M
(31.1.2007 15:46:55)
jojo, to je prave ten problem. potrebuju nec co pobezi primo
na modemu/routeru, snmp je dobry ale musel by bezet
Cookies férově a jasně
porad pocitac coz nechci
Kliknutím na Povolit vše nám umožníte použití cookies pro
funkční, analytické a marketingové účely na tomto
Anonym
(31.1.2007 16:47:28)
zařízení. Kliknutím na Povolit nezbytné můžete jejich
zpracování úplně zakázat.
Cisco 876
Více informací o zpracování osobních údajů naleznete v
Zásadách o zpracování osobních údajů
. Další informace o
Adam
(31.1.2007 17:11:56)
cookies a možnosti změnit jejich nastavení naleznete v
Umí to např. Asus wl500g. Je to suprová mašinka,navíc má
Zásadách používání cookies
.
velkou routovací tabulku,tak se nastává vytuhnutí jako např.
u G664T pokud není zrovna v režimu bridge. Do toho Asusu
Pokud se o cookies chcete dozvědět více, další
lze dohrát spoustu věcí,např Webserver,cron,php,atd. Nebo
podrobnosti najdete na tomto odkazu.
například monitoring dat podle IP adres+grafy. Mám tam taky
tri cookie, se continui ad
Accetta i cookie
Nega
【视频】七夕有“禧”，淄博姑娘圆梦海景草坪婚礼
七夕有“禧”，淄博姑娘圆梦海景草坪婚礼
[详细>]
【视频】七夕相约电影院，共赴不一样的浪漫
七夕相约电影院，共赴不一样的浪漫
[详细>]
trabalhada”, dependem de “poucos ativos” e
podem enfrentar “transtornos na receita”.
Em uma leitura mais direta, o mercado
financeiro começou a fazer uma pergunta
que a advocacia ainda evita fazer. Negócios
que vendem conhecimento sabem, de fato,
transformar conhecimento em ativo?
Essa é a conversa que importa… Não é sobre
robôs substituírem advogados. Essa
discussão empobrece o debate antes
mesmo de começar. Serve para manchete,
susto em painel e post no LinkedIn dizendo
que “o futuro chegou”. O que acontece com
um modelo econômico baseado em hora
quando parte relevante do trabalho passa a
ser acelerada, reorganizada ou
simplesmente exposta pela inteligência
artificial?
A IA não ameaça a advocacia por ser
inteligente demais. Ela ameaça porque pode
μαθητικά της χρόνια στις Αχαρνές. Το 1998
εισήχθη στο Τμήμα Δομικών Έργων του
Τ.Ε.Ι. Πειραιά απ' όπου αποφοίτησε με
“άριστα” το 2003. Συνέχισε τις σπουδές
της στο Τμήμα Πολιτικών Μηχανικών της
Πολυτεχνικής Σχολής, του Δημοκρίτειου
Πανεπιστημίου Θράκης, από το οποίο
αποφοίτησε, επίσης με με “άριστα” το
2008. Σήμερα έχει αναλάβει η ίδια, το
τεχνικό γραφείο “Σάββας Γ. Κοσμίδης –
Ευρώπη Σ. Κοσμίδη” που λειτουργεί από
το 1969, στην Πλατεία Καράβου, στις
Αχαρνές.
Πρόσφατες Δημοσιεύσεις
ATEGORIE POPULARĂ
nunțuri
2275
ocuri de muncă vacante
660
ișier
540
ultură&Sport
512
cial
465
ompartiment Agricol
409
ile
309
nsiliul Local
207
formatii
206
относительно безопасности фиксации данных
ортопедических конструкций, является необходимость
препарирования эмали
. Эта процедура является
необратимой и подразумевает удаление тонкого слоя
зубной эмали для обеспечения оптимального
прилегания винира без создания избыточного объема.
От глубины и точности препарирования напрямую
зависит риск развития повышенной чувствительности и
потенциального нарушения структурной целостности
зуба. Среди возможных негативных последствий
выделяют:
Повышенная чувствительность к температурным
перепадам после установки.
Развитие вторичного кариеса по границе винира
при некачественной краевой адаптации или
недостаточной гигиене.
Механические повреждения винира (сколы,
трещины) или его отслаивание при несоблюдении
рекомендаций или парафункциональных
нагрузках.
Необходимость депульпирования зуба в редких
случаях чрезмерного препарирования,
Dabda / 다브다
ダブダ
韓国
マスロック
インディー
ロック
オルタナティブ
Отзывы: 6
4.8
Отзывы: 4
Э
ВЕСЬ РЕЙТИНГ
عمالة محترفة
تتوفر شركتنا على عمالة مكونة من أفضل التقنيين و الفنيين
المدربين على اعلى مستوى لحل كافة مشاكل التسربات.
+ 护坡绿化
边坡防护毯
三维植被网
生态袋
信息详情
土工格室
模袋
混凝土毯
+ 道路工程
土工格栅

********************

Work instructions: Identify the lines above with the word "共赴不一样的浪漫". Copy them.

Finished task:
【视频】七夕相约电影院，共赴不一样的浪漫
七夕相约电影院，共赴不一样的浪漫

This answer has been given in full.